Red horses are racing above mountain tops. They are flying over the hills, immense and powerful. Plumes of steam rise from their nostrils. From the steam, men fall to the ground; they appear to be tiny stick figures in proportion to the horses.

A huge raven soars above a place where water is swirling, counter-clockwise and clockwise, between the mountains. The twin pools are also labyrinths.

Between the pools is a pathway along which a splendid red horse is prancing. It becomes a lovely woman with streaming red hair. She wears a green robe, with a band of golden keys along the hem. I am awed by her beauty and power.

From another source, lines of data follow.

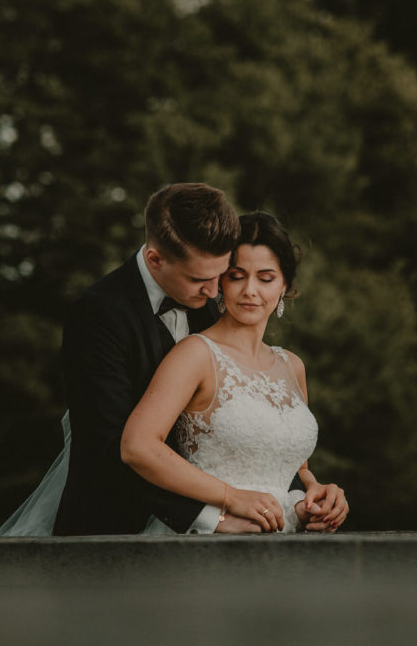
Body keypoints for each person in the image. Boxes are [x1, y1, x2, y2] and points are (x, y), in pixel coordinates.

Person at [0, 183, 292, 536]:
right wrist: (214, 516)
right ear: (155, 259)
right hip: (112, 535)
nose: (216, 293)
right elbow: (107, 446)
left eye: (221, 274)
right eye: (199, 279)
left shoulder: (211, 305)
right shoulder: (99, 314)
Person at [121, 211, 348, 533]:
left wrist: (315, 497)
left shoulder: (292, 365)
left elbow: (294, 467)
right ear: (219, 280)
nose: (250, 290)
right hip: (214, 536)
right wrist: (230, 498)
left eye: (266, 278)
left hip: (289, 541)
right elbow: (138, 447)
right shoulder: (195, 354)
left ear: (285, 283)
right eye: (237, 275)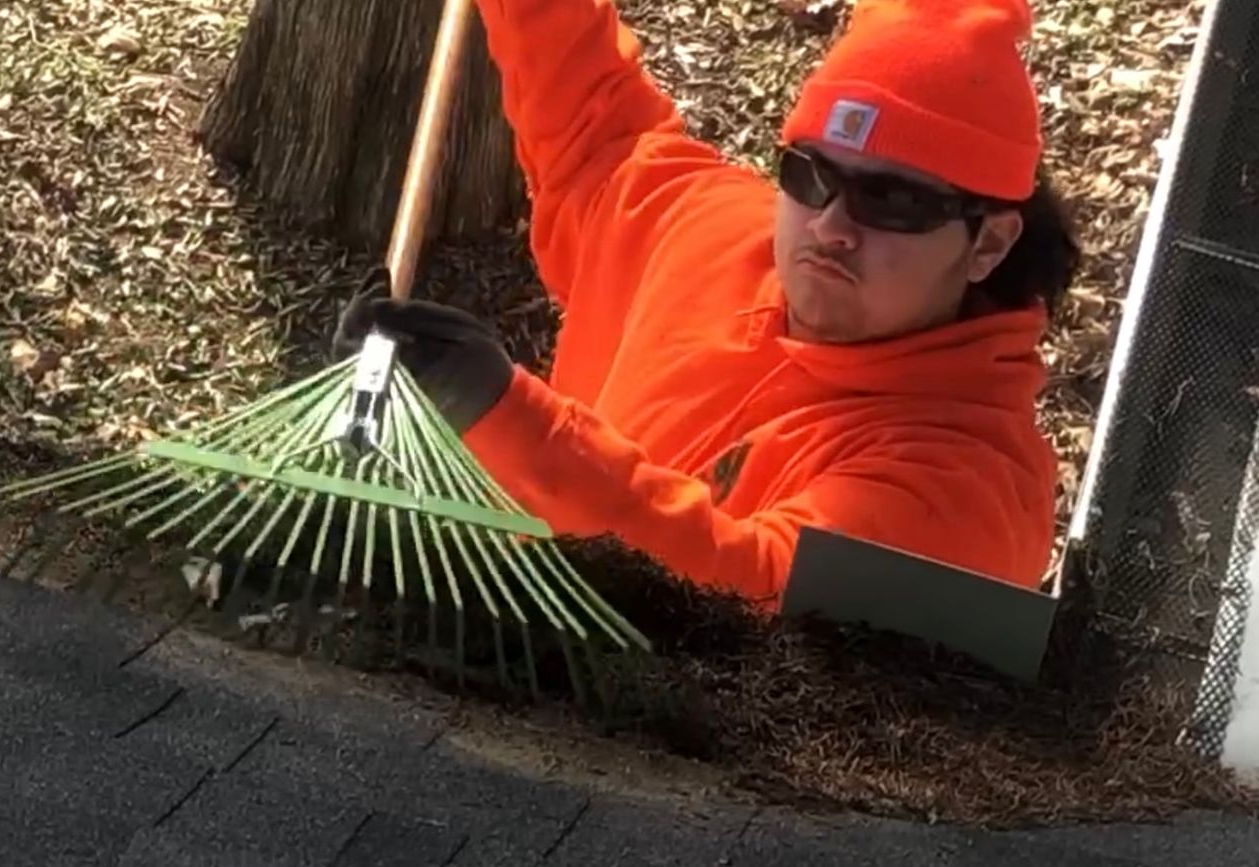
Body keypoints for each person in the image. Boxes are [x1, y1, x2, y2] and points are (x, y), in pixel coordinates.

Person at [335, 0, 1081, 610]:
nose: (830, 227)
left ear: (988, 244)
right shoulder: (715, 231)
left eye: (894, 201)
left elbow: (754, 602)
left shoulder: (966, 491)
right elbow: (593, 130)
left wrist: (508, 421)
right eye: (810, 174)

 The stick-men are gathered up by priestesses, who are giants in proportion to them. Half are placed in one pool, the other half in the other. The men revive and grow in size. They are assembled at the center of each pool, in great numbers.

 

This is the dream of an American woman, shared in one of my circles. She was mystified by the red horses, and knew very little about the Old World traditions of red horses and goddesses in green and gold. In our explorations, we  learned, once again, that spontaneous night dreams can open doors between the worlds, and take us into imaginal realities inhabited by the gods, demons and ancestors of different cultures – even when we have little or no prior conscious knowledge of those cultures.

 

Red horses are Death Horses in Irish legend. When I looked inside the dream – in a group exercise in shamanic tracking – I saw that the men who were falling through the steam were men who had died, in one sense or another. The twin pools, or water labyrinths, were gates to alternative afterlife situations. Those who went into the pool on the left –  the one where things moved counter-clockwise – would go down and stay close; they would be held in a realm close to the earth for cleansing and reeducation. They included criminals and abusers. Their choices would be limited. They were not exactly bound for “hell”, but for places where an enlightened being would not want to be. Their pool could be seen, nonetheless, as a place of healing – of soul cleansing and restoration. The pool on the right offered many more options, including that of traveling upward to a place where new life/afterlife choices will be made. This one seemed to turn sunwise, ie clockwise.

 

The beautiful red-haired horsewoman, as I saw her, was Epona, a Celtic horse goddess who may be related to the Rhiannon of Welsh myth. I had not realized until now that she is a Death Goddess, among her other guises. But then, a great goddess can be whatever she chooses! And my research quickly confirmed what was learned in tracking the dream.

 

Epona’s name comes from the Gaulish epos, “horse”. She is usually depicted riding side-saddle on a mare or between twin horses. She was hugely popular in Gaul and the Rhineland, but was also known in Britain. She was regarded as a patron by cavalrymen; the Aedui, used as auxiliaries by Julius Caesar, prayed to her to protect their horses (and themselves) in battle. To the wider community, she was a Mother Goddess, and her imagery often suggests fertility; on a stone relief of Epona at Brazey inBurgundy, a foal is beneath the mare she is riding, possibly suckling. She often appears carrying baskets of fruit or loaves of bread. She was awarded her own official festival in the Roman calendar, on December 18.

 

Miranda Green comments, in her excellent book Animals in Celtic Life and Myth, “The horse is absolutely crucial to Epona’s definition: the equine symbolism gave rose to many different levels of meaning, with the result that Epona was worshipped not only as patroness of horses but also as a giver of life, health, fertility and plenty, and as a protectress of humans even beyond the grave.”

 

Epona was indeed associated with death and rebirth beyond the grave. She is often depicted in Gaulish cemeteries. At La Horge-au-Sablon, a burial ground of the Medioatrici at Metz (eastern Gaul) images of Epona were offered by relatives of the deceased; one depicts the goddess on her mare, leading a mortal to the Otherworld.

 

Tracking a dream of red horses and a red-haired horsewoman led deep into the realm of Epona, revealed her full functions as a Death Goddess in ways that were previously unknown to me and are not explained in books. Dream archaeology takes us to places even the most sensitive diggers can’t reach  reach by other means!